#### EXERCISE PROMPT
Would you restate all of the entries verbatim, minus any images?

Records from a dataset

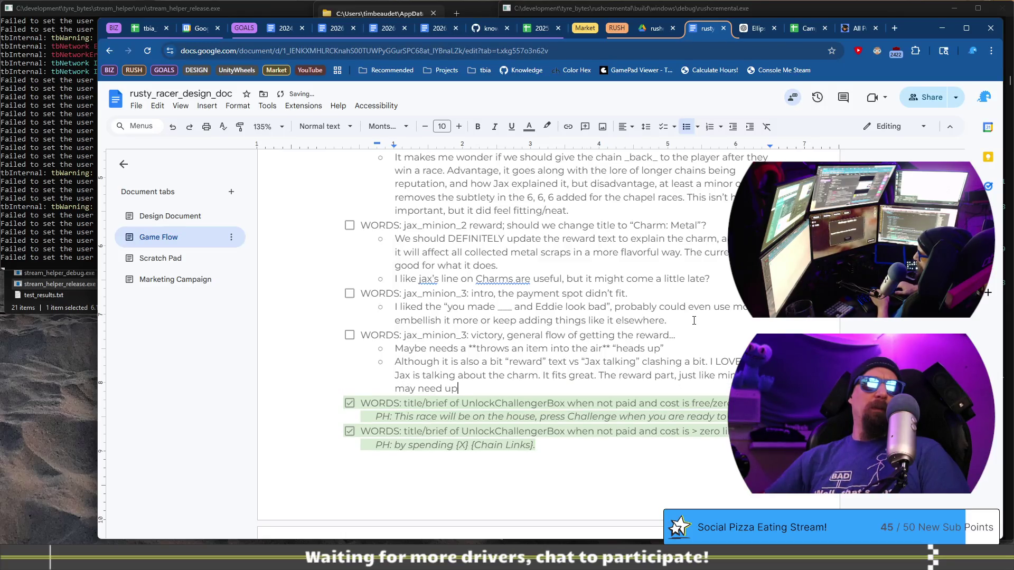
key(ctrl+BackSpace)
key(ctrl+BackSpace)
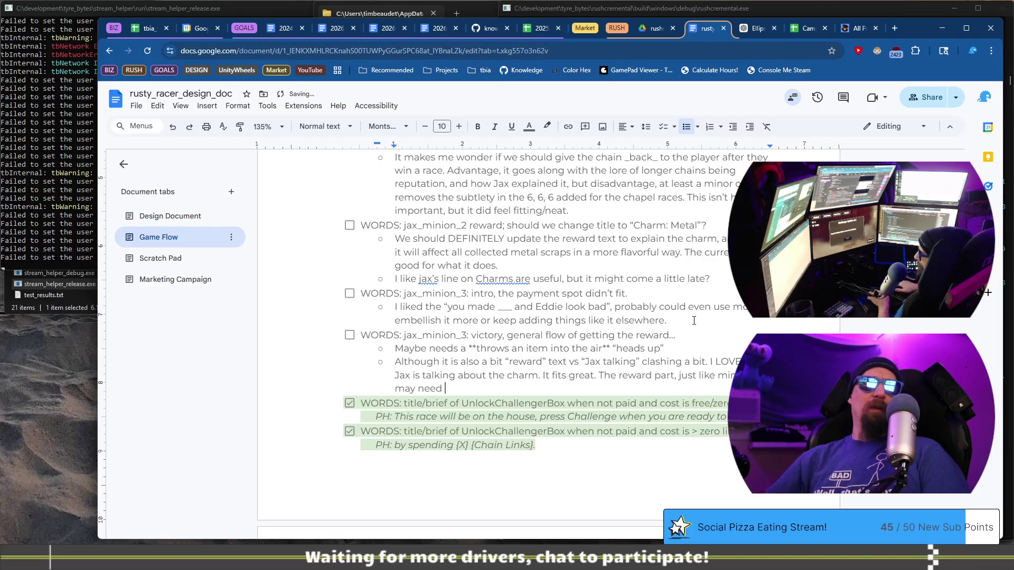
key(BackSpace)
key(BackSpace)
key(BackSpace)
text(needs updating,)
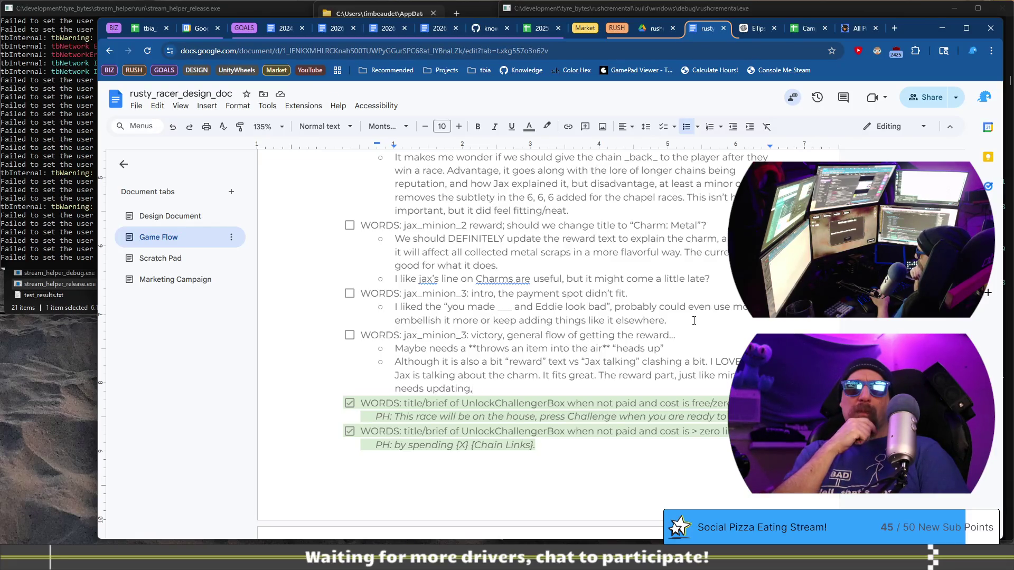
key(BackSpace)
text(.)
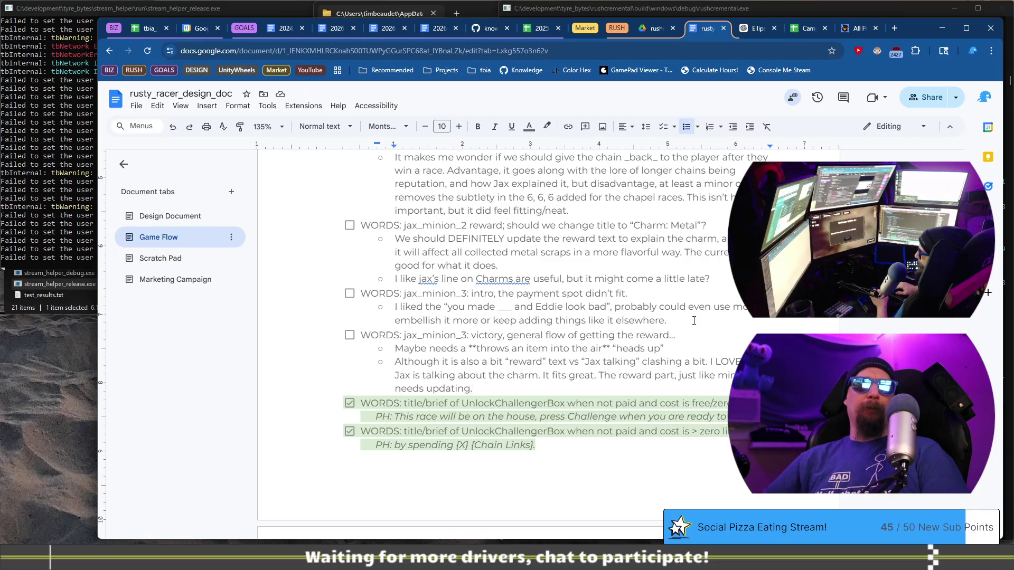
key(BackSpace)
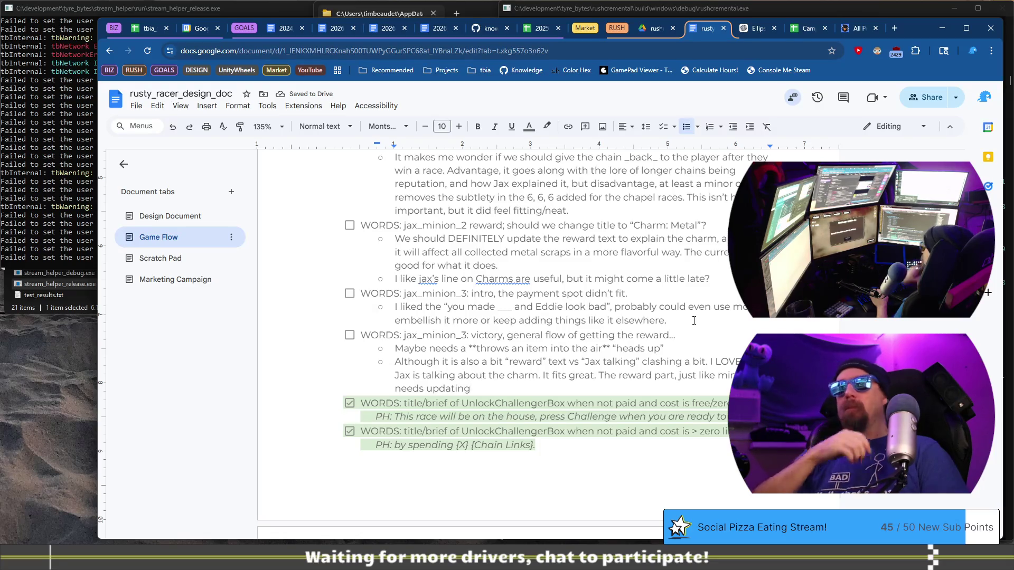
text(,.)
key(BackSpace)
text(to fit.)
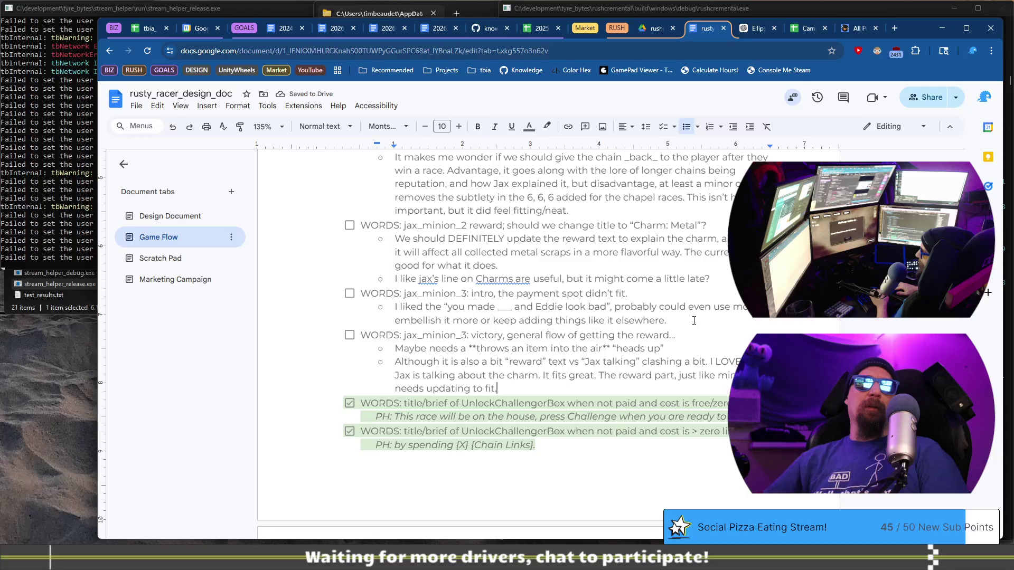
Add that the reward text could stay clinical and rely more on the dialog elsewhere
text(It )
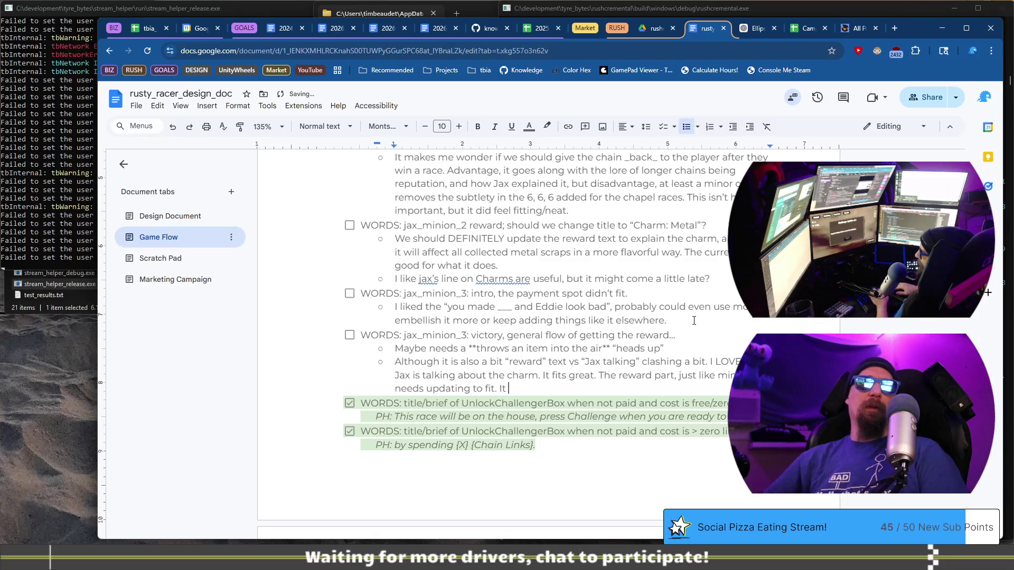
text(could be we)
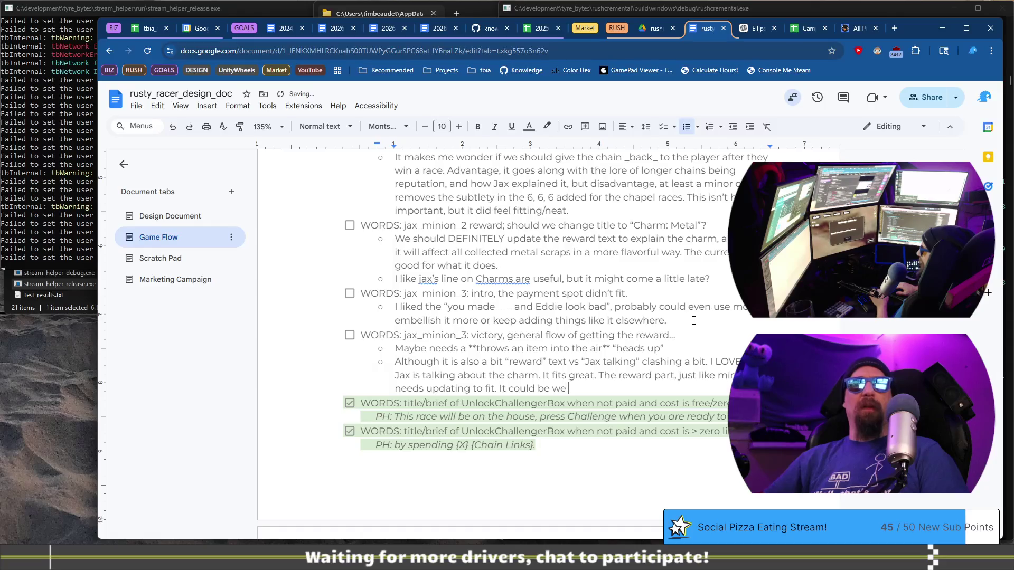
text(these show)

#### ANSWER TO THE EXERCISE
key(ctrl+BackSpace)
key(ctrl+BackSpace)
key(BackSpace)
key(BackSpace)
key(BackSpace)
text(needs updating,)
key(BackSpace)
text(.)
key(BackSpace)
text(,.)
key(BackSpace)
text(to fit.)
Add that the reward text could stay clinical and rely more on the dialog elsewhere
text(It )
text(could be we)
text(these show)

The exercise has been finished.